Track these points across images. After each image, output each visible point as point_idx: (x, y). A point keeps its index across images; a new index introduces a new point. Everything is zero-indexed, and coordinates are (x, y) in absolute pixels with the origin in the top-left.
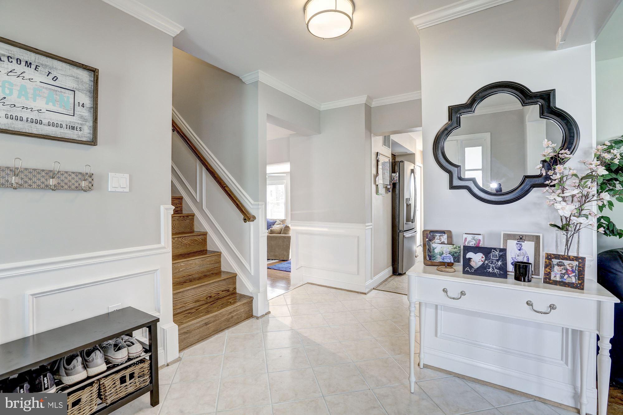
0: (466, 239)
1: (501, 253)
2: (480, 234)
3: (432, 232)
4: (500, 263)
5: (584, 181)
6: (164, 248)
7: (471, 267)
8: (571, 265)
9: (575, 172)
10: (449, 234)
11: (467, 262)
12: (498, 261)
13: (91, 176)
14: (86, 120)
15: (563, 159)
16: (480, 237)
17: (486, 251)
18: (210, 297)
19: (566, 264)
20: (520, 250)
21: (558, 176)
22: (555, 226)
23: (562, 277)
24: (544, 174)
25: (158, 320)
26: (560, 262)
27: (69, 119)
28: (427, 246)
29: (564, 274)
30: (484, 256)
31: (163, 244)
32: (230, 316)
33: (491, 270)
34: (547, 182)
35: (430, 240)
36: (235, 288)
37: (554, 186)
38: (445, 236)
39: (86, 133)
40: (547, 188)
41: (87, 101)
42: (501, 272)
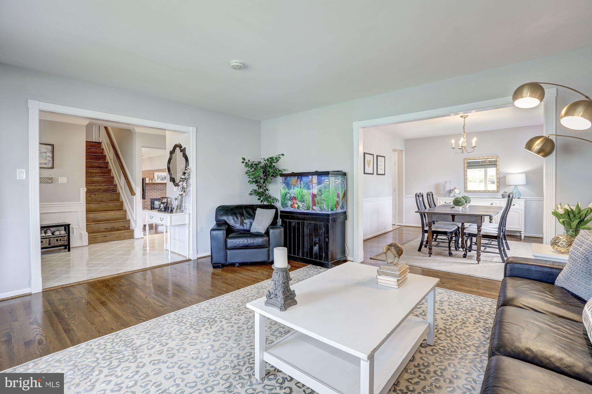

What is needed
What is needed here is an exact repetition of the listing above, pictures excluded.

Solution to this task
Track these points across images. After each image, output each visible point as point_idx: (x, y). A point keeps its index across images; a new index introduces a new point. Everything is zero-indexed, and coordinates are (x, y) in absolute pixels with the origin in the top-left.
0: (466, 239)
1: (501, 253)
2: (480, 234)
3: (432, 232)
4: (500, 263)
5: (584, 181)
6: (164, 248)
7: (471, 267)
8: (571, 265)
9: (575, 172)
10: (449, 234)
11: (467, 262)
12: (498, 261)
13: (91, 176)
14: (86, 120)
15: (563, 159)
16: (480, 237)
17: (486, 251)
18: (210, 297)
19: (566, 264)
20: (520, 250)
21: (558, 176)
22: (555, 226)
23: (562, 277)
24: (544, 174)
25: (158, 320)
26: (560, 262)
27: (69, 119)
28: (427, 246)
29: (564, 274)
30: (484, 256)
31: (163, 244)
32: (230, 316)
33: (491, 270)
34: (547, 182)
35: (430, 240)
36: (235, 288)
37: (554, 186)
38: (445, 236)
39: (86, 133)
40: (547, 188)
41: (87, 101)
42: (501, 272)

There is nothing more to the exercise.